The Chief Justice has called for a major overhaul of civil legal aid amid growing demands for legal assistance in the area of housing and homelessness.
Mr Justice Frank Clarke's comments came as a legal advice charity revealed it assisted almost 1,400 individuals and families on issues relating to social housing and homelessness last year.
The country's most senior judge said a great number of the areas the Mercy Law Resource Centre (MLRC) was involved in did not come within the scope of the current legal aid system.
He also said income thresholds which people need to come under to qualify for civil legal aid were too low and needed to be higher.
"There are potentially people who are above those thresholds who cannot afford to litigate. I think also the scope of areas covered needs to be widened," said Mr Justice Clarke.

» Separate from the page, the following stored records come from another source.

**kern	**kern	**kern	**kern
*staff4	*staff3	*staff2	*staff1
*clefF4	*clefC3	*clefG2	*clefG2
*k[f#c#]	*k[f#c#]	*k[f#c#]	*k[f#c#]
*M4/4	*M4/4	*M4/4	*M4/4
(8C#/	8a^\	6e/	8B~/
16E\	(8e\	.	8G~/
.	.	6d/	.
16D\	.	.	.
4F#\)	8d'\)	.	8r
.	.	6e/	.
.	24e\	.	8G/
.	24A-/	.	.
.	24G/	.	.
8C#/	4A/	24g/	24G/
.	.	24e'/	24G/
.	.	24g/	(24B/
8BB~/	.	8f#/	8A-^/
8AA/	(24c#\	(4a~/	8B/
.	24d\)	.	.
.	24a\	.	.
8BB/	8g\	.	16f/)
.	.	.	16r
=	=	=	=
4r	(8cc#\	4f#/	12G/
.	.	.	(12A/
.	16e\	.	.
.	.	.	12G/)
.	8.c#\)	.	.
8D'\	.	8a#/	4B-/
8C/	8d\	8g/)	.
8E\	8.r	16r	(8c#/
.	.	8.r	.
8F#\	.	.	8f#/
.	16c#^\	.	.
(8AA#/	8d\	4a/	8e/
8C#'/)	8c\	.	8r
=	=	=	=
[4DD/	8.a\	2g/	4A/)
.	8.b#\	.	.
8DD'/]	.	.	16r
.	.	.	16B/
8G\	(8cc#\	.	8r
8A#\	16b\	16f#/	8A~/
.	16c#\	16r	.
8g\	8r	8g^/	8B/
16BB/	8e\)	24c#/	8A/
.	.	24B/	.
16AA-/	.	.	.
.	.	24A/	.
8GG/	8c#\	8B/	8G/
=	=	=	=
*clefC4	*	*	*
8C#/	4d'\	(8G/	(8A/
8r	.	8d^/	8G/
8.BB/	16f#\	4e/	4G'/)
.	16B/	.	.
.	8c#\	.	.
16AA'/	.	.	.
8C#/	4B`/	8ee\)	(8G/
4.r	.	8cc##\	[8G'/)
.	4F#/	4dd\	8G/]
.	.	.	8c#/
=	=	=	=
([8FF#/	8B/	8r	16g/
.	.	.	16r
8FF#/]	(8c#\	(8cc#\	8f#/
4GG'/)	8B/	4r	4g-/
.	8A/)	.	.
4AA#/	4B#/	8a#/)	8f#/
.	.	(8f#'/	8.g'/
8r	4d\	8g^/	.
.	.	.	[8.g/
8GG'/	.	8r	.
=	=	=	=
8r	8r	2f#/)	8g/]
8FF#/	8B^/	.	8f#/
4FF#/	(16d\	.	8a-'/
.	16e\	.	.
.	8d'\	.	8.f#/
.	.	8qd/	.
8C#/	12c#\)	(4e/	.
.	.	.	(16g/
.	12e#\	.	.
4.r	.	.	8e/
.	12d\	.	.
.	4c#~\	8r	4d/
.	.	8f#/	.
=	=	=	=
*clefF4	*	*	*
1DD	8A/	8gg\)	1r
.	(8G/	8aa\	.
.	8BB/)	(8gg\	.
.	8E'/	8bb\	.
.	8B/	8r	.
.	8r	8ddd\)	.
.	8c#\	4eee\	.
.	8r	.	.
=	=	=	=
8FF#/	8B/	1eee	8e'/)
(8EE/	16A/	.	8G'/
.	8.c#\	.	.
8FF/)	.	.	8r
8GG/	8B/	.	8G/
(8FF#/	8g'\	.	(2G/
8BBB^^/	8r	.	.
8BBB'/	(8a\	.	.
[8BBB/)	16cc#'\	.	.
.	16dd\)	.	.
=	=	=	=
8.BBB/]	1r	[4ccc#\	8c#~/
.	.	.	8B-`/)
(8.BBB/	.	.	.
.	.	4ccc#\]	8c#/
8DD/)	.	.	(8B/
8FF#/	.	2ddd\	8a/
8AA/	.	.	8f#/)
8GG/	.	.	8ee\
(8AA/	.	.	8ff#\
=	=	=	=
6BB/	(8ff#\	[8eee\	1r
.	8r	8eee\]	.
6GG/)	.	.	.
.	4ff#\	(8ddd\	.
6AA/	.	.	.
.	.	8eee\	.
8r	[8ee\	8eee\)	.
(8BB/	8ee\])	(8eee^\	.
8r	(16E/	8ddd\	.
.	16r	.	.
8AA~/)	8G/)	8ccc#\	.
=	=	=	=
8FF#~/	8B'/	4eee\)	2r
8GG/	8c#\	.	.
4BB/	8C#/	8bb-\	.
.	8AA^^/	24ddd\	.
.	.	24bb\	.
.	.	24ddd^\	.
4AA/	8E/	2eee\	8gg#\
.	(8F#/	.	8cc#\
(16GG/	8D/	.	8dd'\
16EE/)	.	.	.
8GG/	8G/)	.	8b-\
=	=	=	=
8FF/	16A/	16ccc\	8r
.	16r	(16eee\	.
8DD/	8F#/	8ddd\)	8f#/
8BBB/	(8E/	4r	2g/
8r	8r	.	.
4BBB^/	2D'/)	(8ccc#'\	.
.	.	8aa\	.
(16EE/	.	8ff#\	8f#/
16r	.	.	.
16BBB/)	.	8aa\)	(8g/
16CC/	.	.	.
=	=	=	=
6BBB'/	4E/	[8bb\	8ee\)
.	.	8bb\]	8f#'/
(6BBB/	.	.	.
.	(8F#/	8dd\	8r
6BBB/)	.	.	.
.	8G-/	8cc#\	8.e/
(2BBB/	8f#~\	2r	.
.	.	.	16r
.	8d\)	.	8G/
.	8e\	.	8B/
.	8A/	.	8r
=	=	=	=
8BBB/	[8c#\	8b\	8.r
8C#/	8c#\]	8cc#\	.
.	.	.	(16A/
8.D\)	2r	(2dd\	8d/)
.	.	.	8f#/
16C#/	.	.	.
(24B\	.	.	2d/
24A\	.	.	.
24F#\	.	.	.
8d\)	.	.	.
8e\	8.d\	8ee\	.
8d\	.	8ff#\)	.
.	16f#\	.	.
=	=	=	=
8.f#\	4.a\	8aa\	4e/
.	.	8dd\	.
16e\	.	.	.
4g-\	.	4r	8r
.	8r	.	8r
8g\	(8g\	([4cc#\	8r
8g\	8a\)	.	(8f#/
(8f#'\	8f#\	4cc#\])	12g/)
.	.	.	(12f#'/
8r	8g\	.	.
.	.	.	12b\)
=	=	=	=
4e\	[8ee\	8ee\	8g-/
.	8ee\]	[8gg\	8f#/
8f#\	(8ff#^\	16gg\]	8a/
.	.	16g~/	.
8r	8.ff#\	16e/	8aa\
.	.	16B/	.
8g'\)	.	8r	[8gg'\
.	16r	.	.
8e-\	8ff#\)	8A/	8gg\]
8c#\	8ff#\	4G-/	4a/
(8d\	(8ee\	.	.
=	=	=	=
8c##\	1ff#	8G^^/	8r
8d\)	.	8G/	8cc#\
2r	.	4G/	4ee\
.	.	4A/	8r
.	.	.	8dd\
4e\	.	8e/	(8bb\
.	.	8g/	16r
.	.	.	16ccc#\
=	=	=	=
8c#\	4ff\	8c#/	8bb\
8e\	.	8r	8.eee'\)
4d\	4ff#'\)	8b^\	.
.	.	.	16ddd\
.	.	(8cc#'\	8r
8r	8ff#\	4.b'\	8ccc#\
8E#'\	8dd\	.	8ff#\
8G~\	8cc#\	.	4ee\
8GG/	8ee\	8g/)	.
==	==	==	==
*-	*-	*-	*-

He said there were economic and moral arguments for the system of civil legal aid to be "broadened and deepened".
Mr Justice Clarke was speaking at the launch of MLRC's annual report in Dublin yesterday.

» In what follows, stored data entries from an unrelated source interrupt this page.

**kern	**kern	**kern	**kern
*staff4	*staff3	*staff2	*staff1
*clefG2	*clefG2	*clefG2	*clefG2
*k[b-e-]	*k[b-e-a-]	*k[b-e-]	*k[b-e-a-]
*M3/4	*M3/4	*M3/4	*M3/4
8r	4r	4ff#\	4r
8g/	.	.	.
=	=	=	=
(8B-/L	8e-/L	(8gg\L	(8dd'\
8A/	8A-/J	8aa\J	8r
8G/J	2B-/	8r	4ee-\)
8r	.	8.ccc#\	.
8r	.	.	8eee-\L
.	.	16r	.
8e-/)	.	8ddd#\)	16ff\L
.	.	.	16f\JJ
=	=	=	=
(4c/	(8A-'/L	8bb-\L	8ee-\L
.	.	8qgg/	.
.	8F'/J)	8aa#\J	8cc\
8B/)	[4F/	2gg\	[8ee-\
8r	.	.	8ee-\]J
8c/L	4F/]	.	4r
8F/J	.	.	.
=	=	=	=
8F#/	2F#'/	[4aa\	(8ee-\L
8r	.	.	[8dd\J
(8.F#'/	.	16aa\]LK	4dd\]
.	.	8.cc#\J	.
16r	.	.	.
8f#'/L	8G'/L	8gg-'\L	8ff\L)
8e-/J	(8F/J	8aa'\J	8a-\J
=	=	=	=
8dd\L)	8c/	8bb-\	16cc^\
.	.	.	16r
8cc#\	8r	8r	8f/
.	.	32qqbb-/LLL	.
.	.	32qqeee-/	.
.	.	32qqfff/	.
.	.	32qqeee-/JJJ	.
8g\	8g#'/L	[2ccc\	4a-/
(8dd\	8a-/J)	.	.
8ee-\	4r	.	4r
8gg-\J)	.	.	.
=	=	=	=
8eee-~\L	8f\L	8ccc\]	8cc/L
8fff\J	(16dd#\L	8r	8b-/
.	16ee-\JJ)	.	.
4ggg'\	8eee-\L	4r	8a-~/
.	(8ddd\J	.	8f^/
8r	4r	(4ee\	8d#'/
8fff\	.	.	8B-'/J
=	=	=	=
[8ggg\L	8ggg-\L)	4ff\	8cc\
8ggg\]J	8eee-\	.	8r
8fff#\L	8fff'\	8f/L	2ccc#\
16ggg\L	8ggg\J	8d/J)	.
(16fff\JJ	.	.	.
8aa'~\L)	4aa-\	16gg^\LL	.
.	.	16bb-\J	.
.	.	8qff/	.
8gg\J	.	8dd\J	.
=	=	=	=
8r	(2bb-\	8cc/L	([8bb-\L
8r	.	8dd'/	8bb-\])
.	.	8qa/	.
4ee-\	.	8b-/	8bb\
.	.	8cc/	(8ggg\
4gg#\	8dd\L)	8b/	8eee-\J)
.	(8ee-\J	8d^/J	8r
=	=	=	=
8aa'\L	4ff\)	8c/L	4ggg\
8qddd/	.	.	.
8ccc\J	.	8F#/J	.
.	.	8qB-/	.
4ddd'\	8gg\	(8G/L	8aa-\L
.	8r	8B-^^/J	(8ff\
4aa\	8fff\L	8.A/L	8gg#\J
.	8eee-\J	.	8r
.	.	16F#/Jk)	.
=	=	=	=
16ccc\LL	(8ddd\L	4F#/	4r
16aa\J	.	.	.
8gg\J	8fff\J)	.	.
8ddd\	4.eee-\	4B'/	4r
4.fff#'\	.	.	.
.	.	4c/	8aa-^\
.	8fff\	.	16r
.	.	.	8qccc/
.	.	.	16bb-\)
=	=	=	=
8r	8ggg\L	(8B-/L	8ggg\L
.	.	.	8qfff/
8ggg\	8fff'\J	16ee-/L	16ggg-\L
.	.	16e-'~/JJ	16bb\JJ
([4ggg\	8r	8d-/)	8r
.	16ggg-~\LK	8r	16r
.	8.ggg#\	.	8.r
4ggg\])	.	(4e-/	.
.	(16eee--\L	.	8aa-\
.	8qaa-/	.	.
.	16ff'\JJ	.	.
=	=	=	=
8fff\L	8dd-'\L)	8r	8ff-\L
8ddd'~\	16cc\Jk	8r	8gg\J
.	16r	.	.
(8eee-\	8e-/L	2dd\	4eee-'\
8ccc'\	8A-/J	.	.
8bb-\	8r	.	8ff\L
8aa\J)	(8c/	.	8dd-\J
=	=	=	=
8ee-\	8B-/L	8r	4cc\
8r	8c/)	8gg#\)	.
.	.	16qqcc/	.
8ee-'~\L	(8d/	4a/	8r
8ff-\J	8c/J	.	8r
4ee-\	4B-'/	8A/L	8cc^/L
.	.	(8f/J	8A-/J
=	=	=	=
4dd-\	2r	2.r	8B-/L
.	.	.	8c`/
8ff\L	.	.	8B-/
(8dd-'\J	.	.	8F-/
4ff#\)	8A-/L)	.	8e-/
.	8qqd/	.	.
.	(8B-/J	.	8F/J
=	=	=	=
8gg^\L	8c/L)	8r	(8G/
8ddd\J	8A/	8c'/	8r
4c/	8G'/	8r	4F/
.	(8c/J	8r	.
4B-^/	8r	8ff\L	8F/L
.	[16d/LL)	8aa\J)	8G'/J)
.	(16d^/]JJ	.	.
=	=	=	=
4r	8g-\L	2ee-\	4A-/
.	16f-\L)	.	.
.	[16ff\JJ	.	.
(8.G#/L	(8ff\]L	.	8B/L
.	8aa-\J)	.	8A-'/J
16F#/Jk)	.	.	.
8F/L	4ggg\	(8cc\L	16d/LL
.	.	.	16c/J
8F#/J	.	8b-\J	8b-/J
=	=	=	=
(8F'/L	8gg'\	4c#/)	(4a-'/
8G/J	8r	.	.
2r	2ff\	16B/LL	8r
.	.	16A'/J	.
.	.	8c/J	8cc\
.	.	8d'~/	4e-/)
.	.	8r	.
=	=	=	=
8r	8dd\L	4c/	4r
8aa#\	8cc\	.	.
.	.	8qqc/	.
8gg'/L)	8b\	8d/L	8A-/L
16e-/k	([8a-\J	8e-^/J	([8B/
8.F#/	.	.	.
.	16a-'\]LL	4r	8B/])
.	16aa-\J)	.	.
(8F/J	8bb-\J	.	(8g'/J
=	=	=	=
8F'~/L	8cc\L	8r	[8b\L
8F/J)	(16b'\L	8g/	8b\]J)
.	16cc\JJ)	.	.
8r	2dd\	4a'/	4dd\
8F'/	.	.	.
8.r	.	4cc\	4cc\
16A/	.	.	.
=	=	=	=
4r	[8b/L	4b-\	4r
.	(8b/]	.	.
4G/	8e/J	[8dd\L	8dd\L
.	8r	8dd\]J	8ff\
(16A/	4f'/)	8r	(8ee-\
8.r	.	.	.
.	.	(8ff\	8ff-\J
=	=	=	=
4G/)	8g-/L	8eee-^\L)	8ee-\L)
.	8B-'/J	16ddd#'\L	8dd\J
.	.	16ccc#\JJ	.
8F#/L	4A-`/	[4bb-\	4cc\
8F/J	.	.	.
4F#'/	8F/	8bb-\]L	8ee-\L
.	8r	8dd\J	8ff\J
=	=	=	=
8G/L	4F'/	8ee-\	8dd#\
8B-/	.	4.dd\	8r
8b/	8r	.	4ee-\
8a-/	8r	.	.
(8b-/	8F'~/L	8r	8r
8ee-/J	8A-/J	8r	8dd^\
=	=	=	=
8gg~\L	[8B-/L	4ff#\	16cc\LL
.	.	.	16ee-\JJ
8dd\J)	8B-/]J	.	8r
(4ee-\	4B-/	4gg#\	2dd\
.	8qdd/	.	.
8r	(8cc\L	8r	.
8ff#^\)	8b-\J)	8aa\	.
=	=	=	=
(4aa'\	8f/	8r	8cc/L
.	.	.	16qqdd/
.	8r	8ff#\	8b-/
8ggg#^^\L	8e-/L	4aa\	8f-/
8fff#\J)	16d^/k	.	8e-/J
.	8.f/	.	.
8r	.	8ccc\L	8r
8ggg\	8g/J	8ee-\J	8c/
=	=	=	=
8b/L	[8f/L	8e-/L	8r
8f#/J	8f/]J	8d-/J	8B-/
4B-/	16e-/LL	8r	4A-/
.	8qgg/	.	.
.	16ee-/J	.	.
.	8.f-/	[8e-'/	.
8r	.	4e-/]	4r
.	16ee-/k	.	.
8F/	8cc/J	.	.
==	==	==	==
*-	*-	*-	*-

According to the report, State legal aid was not available for the vast majority of legal issues arising in social housing and homelessness.
"The very limited legal assistance which is available is often limited to advice only, and is not always accessible to our clients," the report said.
The most common legal issues advised upon by the charity in 2018 included eviction and access to social housing, conditions in emergency accommodation, refusal of "homeless priority" status and conditions in council accommodation.